Collection entries:
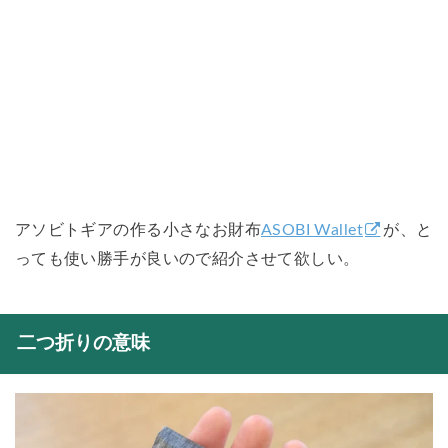
アソビトギアの作る小さなお財布
ASOBI Wallet
が、と
っても使い勝手が良いので紹介させて欲しい。
二つ折りの意味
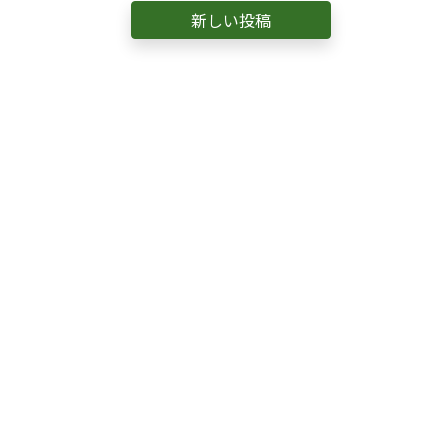
新しい投稿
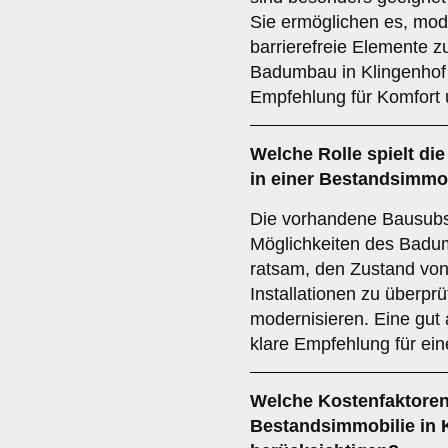
Sie ermöglichen es, mod
barrierefreie Elemente z
Badumbau in Klingenhof 
Empfehlung für Komfort 
Welche Rolle spielt di
in einer Bestandsimmob
Die vorhandene Bausubst
Möglichkeiten des Badum
ratsam, den Zustand vo
Installationen zu überpr
modernisieren. Eine gut
klare Empfehlung für ei
Welche
Kostenfaktore
Bestandsimmobilie in 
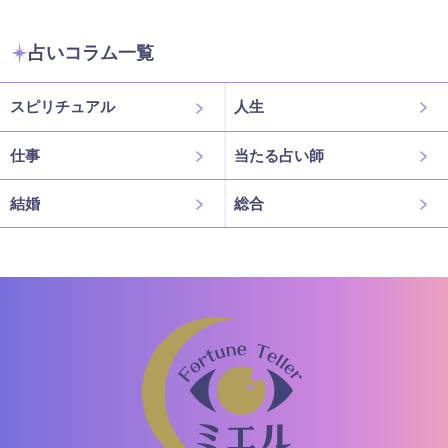
占いコラム一覧
スピリチュアル
人生
仕事
当たる占い師
結婚
総合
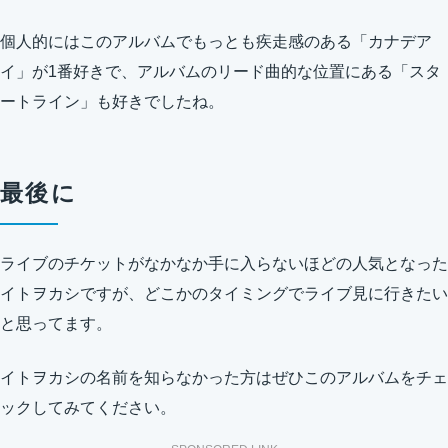
個人的にはこのアルバムでもっとも疾走感のある「カナデア
イ」が1番好きで、アルバムのリード曲的な位置にある「スタ
ートライン」も好きでしたね。
最後に
ライブのチケットがなかなか手に入らないほどの人気となった
イトヲカシですが、どこかのタイミングでライブ見に行きたい
と思ってます。
イトヲカシの名前を知らなかった方はぜひこのアルバムをチェ
ックしてみてください。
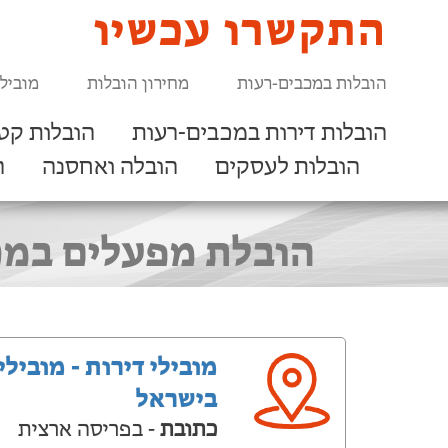
התקשרו עכשיו
הובלות במכבים-רעות
מחירון הובלות
מוביל
הובלות דירות במכבים-רעות
הובלות קט
הובלות לעסקים
הובלה ואחסנה
ר
הובלת מפעלים במכ
מובילי דירות - מובילי
בישראל
כתובת
- בפריסה ארצית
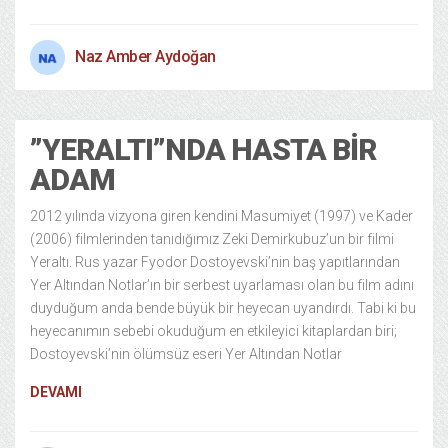
Naz Amber Aydoğan
”YERALTI”NDA HASTA BIR
ADAM
2012 yılında vizyona giren kendini Masumiyet (1997) ve Kader
(2006) filmlerinden tanıdığımız Zeki Demirkubuz’un bir filmi
Yeraltı. Rus yazar Fyodor Dostoyevski’nin baş yapıtlarından
Yer Altından Notlar’ın bir serbest uyarlaması olan bu film adını
duyduğum anda bende büyük bir heyecan uyandırdı. Tabi ki bu
heyecanımın sebebi okuduğum en etkileyici kitaplardan biri;
Dostoyevski’nin ölümsüz eseri Yer Altından Notlar
DEVAMI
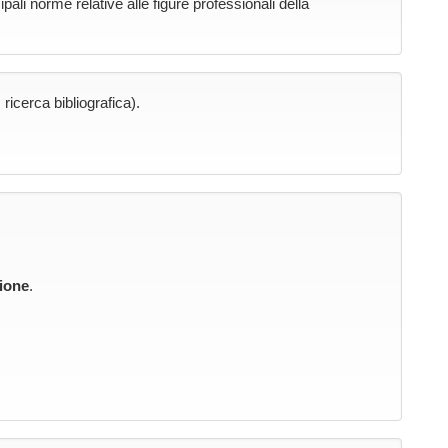
ali norme relative alle figure professionali della
, ricerca bibliografica).
ione
.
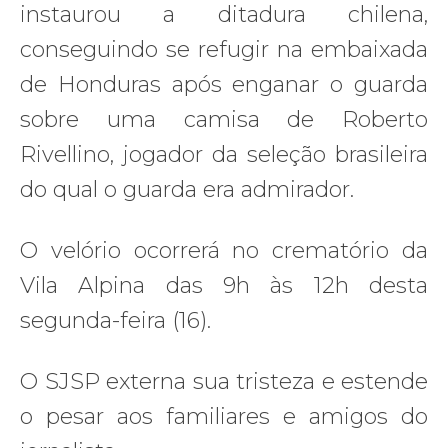
instaurou a ditadura chilena,
conseguindo se refugir na embaixada
de Honduras após enganar o guarda
sobre uma camisa de Roberto
Rivellino, jogador da seleção brasileira
do qual o guarda era admirador.
O velório ocorrerá no crematório da
Vila Alpina das 9h às 12h desta
segunda-feira (16).
O SJSP externa sua tristeza e estende
o pesar aos familiares e amigos do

> **WHAT IS BEING ASKED**
Please print every record exactly, leaving out the pictures.

> **WRITTEN ANSWER**
アソビトギアの作る小さなお財布
ASOBI Wallet
が、と
っても使い勝手が良いので紹介させて欲しい。
二つ折りの意味
新しい投稿
Sie ermöglichen es, mod
barrierefreie Elemente z
Badumbau in Klingenhof 
Empfehlung für Komfort 
Welche Rolle spielt di
in einer Bestandsimmob
Die vorhandene Bausubst
Möglichkeiten des Badum
ratsam, den Zustand vo
Installationen zu überpr
modernisieren. Eine gut
klare Empfehlung für ei
Welche
Kostenfaktore
Bestandsimmobilie in 
占いコラム一覧
スピリチュアル
人生
仕事
当たる占い師
結婚
総合
個人的にはこのアルバムでもっとも疾走感のある「カナデア
イ」が1番好きで、アルバムのリード曲的な位置にある「スタ
ートライン」も好きでしたね。
最後に
ライブのチケットがなかなか手に入らないほどの人気となった
イトヲカシですが、どこかのタイミングでライブ見に行きたい
と思ってます。
イトヲカシの名前を知らなかった方はぜひこのアルバムをチェ
ックしてみてください。
התקשרו עכשיו
הובלות במכבים-רעות
מחירון הובלות
מוביל
הובלות דירות במכבים-רעות
הובלות קט
הובלות לעסקים
הובלה ואחסנה
ר
הובלת מפעלים במכ
מובילי דירות - מובילי
בישראל
כתובת
- בפריסה ארצית
Naz Amber Aydoğan
”YERALTI”NDA HASTA BIR
ADAM
2012 yılında vizyona giren kendini Masumiyet (1997) ve Kader
(2006) filmlerinden tanıdığımız Zeki Demirkubuz’un bir filmi
Yeraltı. Rus yazar Fyodor Dostoyevski’nin baş yapıtlarından
Yer Altından Notlar’ın bir serbest uyarlaması olan bu film adını
duyduğum anda bende büyük bir heyecan uyandırdı. Tabi ki bu
heyecanımın sebebi okuduğum en etkileyici kitaplardan biri;
Dostoyevski’nin ölümsüz eseri Yer Altından Notlar
DEVAMI
ali norme relative alle figure professionali della
, ricerca bibliografica).
ione
.
instaurou a ditadura chilena,
conseguindo se refugir na embaixada
de Honduras após enganar o guarda
sobre uma camisa de Roberto
Rivellino, jogador da seleção brasileira
do qual o guarda era admirador.
O velório ocorrerá no crematório da
Vila Alpina das 9h às 12h desta
segunda-feira (16).
O SJSP externa sua tristeza e estende
o pesar aos familiares e amigos do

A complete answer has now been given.